Currently I'm implementing this paper for my undergraduate theses with python, but I only use the mahalanobis metric learning (in case you're curious).
In a shortcut, I face a problem when I need to learn a matrix with the size of 67K*67K consisting of integer, by simply numpy.dot(A.T,A)
where A is a random vector sized (1,67K). When I do that it's simply throw MemoryError since my PC only have 8gb ram, and the raw calculation of the memory needed is 16gb to init. Than I search for alternative and found dask.
so i moved on to dask with this dask.array.dot(A.T,A)
and it's done.

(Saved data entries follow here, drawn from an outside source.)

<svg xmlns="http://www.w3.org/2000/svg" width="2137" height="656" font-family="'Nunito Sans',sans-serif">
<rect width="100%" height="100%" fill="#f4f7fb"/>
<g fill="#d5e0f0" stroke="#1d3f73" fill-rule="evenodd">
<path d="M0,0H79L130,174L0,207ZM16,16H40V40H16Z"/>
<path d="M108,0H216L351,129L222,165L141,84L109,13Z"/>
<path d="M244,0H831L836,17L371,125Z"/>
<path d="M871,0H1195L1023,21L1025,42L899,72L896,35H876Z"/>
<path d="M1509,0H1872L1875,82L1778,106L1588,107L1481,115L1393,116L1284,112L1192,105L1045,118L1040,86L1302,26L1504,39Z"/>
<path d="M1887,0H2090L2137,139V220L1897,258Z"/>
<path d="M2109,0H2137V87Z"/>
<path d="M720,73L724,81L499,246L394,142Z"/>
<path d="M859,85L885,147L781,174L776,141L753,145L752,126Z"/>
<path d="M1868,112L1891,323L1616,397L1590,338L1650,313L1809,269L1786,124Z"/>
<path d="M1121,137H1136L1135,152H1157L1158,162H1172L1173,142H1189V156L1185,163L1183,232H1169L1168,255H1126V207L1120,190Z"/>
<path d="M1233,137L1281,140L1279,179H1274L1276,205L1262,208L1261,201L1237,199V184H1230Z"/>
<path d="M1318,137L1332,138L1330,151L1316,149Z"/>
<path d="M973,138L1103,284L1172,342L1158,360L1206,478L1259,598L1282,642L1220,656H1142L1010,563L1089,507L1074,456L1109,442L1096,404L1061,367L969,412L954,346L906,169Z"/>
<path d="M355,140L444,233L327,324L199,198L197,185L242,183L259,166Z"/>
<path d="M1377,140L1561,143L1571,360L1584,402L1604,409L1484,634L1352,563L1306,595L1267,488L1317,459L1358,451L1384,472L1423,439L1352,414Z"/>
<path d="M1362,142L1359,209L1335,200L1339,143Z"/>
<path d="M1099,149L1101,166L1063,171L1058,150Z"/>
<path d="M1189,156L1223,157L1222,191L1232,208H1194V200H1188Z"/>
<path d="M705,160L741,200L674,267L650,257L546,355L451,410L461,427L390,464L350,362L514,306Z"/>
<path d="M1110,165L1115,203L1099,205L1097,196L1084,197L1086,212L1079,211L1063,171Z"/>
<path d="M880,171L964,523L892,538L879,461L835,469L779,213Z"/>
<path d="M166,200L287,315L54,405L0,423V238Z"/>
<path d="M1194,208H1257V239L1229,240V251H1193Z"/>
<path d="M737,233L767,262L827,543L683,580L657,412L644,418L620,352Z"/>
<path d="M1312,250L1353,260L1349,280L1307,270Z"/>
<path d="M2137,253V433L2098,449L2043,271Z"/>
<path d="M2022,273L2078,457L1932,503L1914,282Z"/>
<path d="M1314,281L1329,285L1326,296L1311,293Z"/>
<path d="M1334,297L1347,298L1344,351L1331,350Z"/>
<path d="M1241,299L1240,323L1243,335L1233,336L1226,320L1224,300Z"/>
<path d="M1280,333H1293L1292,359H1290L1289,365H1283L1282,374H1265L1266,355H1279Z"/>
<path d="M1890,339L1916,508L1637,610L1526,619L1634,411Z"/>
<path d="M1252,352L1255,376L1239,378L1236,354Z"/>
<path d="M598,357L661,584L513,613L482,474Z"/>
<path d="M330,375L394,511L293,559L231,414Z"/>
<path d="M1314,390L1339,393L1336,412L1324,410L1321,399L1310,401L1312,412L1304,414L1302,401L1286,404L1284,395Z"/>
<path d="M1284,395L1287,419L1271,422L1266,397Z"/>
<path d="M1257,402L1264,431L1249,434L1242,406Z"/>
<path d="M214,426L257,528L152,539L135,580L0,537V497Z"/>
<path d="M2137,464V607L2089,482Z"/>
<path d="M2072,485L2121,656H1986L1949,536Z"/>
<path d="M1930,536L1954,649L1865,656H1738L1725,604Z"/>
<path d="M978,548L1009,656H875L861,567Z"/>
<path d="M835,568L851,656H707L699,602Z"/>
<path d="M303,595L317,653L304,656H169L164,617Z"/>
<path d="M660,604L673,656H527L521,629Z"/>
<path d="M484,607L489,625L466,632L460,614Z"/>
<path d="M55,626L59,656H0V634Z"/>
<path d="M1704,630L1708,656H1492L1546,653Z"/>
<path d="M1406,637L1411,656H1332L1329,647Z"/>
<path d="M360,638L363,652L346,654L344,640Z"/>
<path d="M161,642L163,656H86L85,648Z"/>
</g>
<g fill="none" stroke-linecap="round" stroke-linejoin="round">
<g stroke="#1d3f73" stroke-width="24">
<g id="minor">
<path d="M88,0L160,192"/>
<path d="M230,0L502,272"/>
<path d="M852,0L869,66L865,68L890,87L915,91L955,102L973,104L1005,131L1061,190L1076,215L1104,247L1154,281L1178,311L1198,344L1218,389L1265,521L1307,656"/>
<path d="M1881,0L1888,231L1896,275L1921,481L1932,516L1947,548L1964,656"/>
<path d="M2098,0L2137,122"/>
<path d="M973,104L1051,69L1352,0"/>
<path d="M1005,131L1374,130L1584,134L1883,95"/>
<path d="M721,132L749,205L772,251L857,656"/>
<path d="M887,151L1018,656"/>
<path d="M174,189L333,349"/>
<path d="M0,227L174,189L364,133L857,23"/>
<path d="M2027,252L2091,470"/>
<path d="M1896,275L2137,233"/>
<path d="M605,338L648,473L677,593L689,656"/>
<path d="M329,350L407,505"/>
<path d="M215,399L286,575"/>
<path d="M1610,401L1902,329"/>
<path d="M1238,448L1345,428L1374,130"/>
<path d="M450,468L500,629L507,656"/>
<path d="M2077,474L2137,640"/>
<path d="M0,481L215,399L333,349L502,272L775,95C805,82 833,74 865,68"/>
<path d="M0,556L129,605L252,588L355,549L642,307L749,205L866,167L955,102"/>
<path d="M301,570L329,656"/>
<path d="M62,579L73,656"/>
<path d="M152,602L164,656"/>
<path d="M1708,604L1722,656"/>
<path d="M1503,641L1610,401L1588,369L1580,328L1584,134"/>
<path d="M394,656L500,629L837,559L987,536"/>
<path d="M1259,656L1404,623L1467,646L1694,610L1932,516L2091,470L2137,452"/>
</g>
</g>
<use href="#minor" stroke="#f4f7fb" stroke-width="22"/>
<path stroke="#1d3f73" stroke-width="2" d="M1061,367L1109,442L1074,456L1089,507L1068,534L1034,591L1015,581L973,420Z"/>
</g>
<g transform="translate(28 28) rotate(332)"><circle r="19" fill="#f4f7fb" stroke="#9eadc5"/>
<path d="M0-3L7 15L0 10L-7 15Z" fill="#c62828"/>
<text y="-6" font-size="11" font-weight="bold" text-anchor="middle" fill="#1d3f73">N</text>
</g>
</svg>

But than I need to do whitening transformation to that matrix, and in dask I can achieve it by get the SVD. But everytime I do that SVD, the ipython kernel dies (I assume it due to lack of memory).
this is what I do so far from init, until the kernel dies:
fv_length=512*2*66
W = da.random.randint(10,20,(fv_length),(1000,1000))

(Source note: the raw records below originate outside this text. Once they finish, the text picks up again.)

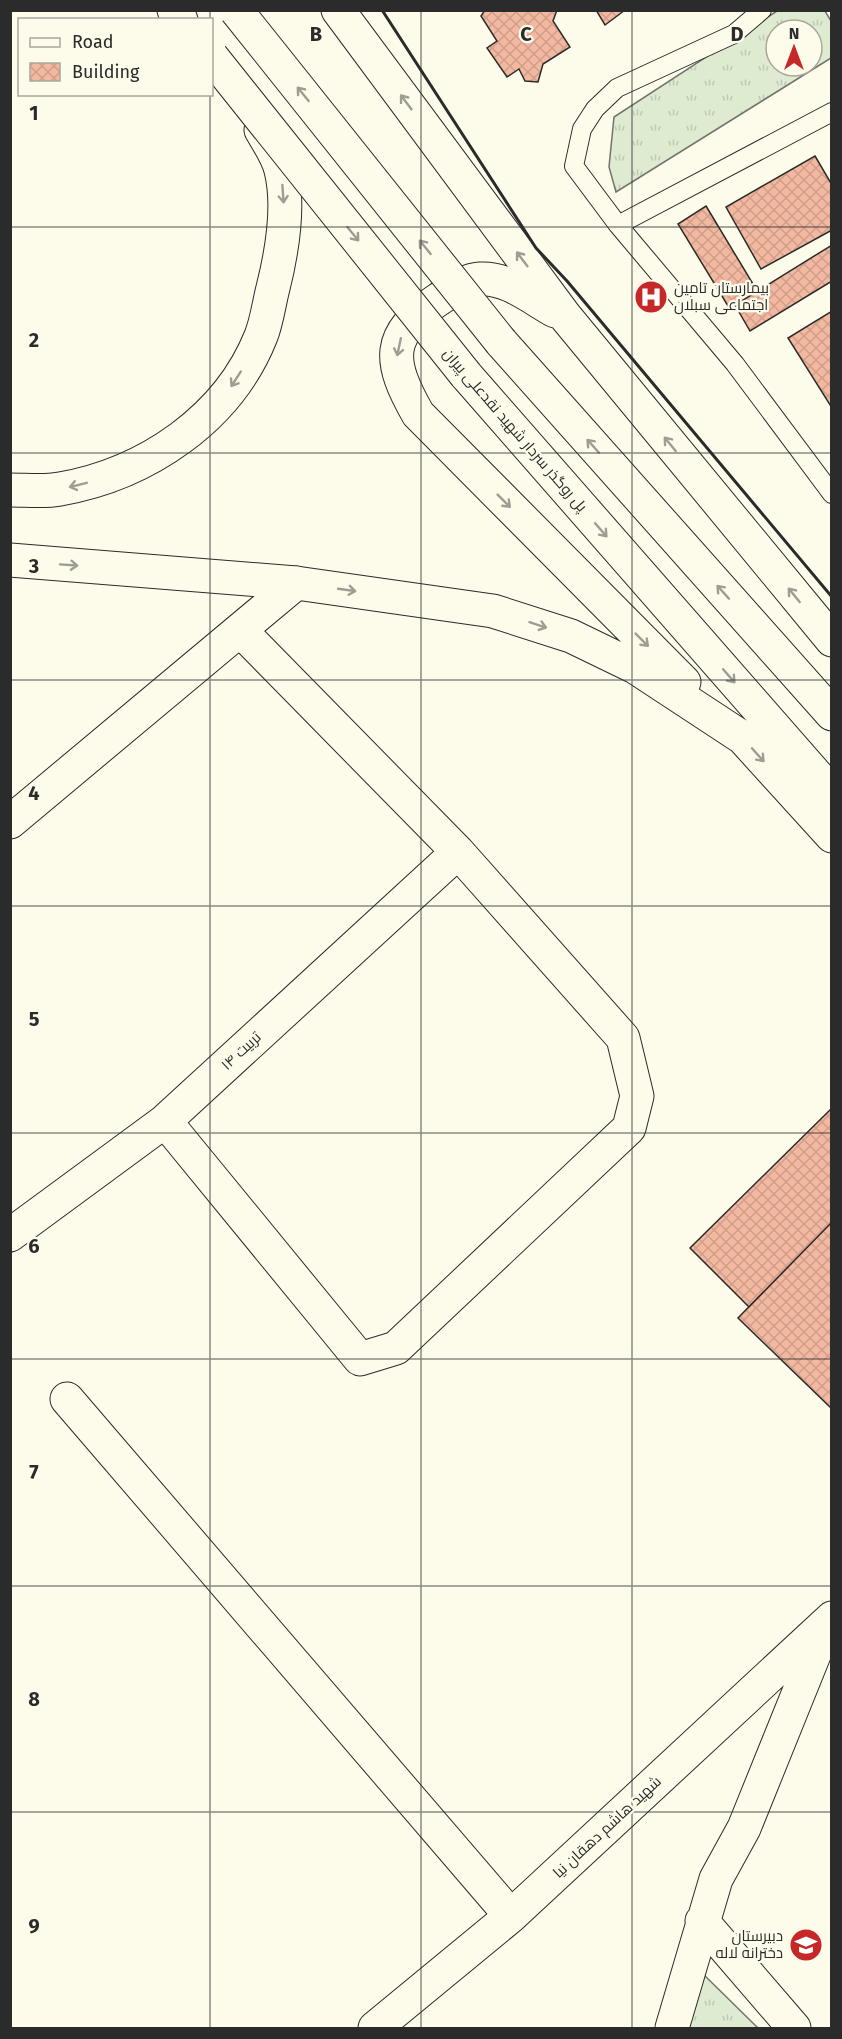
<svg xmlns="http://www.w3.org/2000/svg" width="842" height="2039" font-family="'Fira Sans',Cairo,sans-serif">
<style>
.grass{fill:url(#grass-tufts);stroke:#74746e;stroke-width:1.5;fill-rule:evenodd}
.building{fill:url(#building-cross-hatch);stroke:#2b2b2b;stroke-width:1.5}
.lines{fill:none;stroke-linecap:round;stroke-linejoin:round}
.lane-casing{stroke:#2b2b2b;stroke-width:20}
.street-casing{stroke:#2b2b2b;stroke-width:35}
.secondary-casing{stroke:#2b2b2b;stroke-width:35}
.lane{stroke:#fdfbea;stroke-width:18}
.street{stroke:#fdfbea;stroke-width:33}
.secondary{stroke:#fdfbea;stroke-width:33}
.secondary-bridge-casing{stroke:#2b2b2b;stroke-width:35;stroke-linecap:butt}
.secondary-bridge{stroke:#fdfbea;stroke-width:33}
.wall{stroke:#2b2b2b;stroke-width:3}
.oneway{stroke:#9e9d94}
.grid{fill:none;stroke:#2b2b2b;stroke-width:1.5;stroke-opacity:0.55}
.labels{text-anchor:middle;stroke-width:4.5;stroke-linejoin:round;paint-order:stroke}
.poi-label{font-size:15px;fill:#2b2b2b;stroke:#fdfbea;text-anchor:start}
.street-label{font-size:15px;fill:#2b2b2b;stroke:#fdfbea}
.grid-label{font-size:20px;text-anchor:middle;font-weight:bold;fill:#2b2b2b;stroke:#fdfbea;stroke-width:4.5;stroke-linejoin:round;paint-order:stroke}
</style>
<defs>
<pattern id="grass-tufts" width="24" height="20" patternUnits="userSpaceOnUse" patternTransform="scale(1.5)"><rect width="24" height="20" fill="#deebd1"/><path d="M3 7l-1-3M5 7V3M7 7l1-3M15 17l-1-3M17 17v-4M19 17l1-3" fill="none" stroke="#bfcab4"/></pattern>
<pattern id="building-cross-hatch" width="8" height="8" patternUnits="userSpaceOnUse" patternTransform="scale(1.5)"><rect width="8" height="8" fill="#f2b8a0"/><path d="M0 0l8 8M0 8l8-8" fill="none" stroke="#d09e8a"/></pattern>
</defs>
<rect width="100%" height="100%" fill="#fdfbea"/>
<!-- grass -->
<path class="grass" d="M777,11H825L831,21V58L616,192L609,167L614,117ZM776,30H812V66H776Z
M702,1973L758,2028H689Z"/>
<!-- building -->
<path class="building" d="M485,10H557L553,21L570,47L543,64L538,82L525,81L519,69L507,77L487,48L497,41L481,16Z
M596,10H625L605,25Z
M815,156L832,185V230L761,269L726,207Z
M706,206L756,289L728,306L678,224Z
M832,245V281L750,331L735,305Z
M832,311V408L788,338Z
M832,1108V1222L749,1307L690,1248Z
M832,1222V1409L738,1318Z"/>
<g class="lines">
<!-- lane casing -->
<g class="lane-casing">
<path id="lane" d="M762,10L734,34L617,88L595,109L582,129L574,166L618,225L735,364L832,494
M618,225L832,112"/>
</g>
<!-- street casing -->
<g class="street-casing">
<path id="street" d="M10,822L296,583
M165,1121L360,1359L396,1348L629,1128L637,1096L623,1038L458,852L240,630
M10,1235L165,1121L458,852
M67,1399L511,1916
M702,1921L794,2028
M375,2028L511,1916L832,1618
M672,2028L716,1879L744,1828L824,1630"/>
</g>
<!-- secondary casing -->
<g class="secondary-casing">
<path id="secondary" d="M174,10L181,20
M338,10L565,316L832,640
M555,311C533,299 507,277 480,279C464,280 452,291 439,299C385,335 388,361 418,414L684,682
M501,342L832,714
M466,375L832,793
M10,490C27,490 45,492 60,489C146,474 228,419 261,336C267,321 269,303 273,288C282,252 290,207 281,170C278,157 268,142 261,130
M10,560L296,583L493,611L571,636L635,667L743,738L832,836"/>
</g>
<!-- lane -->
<use href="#lane" class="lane"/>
<!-- street -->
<use href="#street" class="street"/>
<!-- secondary -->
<use href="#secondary" class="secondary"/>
<!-- secondary-bridge casing -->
<g class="secondary-bridge-casing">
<path id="secondary-bridge" d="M236,10L501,342
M212,57L466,375"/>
</g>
<!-- secondary-bridge -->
<use href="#secondary-bridge" class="secondary-bridge"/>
<!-- wall -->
<path class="wall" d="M382,10L536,248L567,281L832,597"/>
</g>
<!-- one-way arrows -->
<defs><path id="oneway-shaft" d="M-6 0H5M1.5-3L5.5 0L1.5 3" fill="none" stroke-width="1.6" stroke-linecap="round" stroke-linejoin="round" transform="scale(1.5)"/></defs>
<g class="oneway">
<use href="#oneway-shaft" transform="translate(303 94) rotate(-129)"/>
<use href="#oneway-shaft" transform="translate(406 102) rotate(-127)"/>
<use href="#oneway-shaft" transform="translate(283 194) rotate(86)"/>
<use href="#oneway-shaft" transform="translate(353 234) rotate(51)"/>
<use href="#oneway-shaft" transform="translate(425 247) rotate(-129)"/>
<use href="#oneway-shaft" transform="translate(522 259) rotate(-127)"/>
<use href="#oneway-shaft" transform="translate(399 347) rotate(102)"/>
<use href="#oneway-shaft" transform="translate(236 379) rotate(123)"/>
<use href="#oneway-shaft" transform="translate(670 444) rotate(-129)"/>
<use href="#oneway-shaft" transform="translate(593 446) rotate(-132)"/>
<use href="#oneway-shaft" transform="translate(78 485) rotate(166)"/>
<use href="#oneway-shaft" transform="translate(504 501) rotate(45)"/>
<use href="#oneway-shaft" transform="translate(601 530) rotate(49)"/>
<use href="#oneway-shaft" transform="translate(69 565) rotate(4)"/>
<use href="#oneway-shaft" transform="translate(347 590) rotate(8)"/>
<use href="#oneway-shaft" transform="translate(723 592) rotate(-132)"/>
<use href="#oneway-shaft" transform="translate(794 595) rotate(-129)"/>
<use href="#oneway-shaft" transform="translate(538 625) rotate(18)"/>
<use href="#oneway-shaft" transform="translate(642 640) rotate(45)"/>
<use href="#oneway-shaft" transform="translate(729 676) rotate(49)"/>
<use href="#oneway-shaft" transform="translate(758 755) rotate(48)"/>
</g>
<!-- grid -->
<path class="grid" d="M210,10V20M421,10V2028M632,10V2028M210,94V2028M10,227H832M10,453H832M10,680H832M10,906H832M10,1133H832M10,1359H832M10,1586H832M10,1812H832"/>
<!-- icons -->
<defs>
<g id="hospital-disc" transform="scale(1.725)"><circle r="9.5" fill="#c62828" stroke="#fdfbea"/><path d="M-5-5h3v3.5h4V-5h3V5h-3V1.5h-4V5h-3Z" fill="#fff"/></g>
<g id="school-disc" transform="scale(1.725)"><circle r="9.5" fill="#c62828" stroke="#fdfbea"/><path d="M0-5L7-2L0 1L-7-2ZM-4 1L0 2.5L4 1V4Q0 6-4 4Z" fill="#fff"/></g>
</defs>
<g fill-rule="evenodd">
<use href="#hospital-disc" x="651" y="297"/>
<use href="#school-disc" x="806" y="1945"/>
</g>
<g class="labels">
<!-- poi labels -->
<g class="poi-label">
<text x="674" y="293">بیمارستان تامین<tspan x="674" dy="17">اجتماعی سبلان</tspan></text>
<text x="783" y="1941" text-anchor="end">دبیرستان<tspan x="783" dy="17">دخترانه لاله</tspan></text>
</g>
<!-- street labels -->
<g class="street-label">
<text transform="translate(515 430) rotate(49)" y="5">پل روگذر سردار شهید نقدعلی پیران</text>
<text transform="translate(241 1051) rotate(-43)" y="5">تربیت ۱۴</text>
<text transform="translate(607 1827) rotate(-43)" y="5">شهید هاشم دهقان نیا</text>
</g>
</g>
<g class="grid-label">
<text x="316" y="41">B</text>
<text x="526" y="41">C</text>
<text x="737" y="41">D</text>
<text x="34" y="120">1</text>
<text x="34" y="347">2</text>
<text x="34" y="573">3</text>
<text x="34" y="800">4</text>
<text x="34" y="1026">5</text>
<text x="34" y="1253">6</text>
<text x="34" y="1479">7</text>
<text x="34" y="1706">8</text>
<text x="34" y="1933">9</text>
</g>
<!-- border -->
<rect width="842" height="2039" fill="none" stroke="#2b2b2b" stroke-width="24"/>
<!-- legend -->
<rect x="18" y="18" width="195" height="78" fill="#fdfbea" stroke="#a9a89e" stroke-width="1.5"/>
<rect x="30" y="38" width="30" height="9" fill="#fdfbea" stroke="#a9a89e" stroke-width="1.5"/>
<text x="72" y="48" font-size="18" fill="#2b2b2b">Road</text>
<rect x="30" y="63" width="30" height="18" fill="url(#building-cross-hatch)" stroke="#a9a89e" stroke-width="1.5"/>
<text x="72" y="78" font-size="18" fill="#2b2b2b">Building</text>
<!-- north arrow -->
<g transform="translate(794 48)"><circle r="28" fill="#fdfbea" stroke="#a9a89e" stroke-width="1.5"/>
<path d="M0-4.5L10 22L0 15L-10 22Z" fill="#c62828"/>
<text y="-9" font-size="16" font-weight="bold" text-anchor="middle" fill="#2b2b2b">N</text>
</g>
</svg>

W = da.reshape(W,(1,fv_length))
W_T = W.T
Wt = da.dot(W_T,W); del W,W_T
Wt = da.reshape(Wt,(fv_length*fv_length/2,2))
U,S,Vt = da.linalg.svd(Wt); del Wt
I didn't get the U,S,and Vt yet.
Is my memory simply not enough to do these sort of things, even when I'm using dask? or actually this is not a spec problem, but my bad memory management? or something else?
At this point I'm desperately trying in other bigger spec PC, so I am planning to rent a bare metal server with a 32gb ram. Even if I do so, is it enough?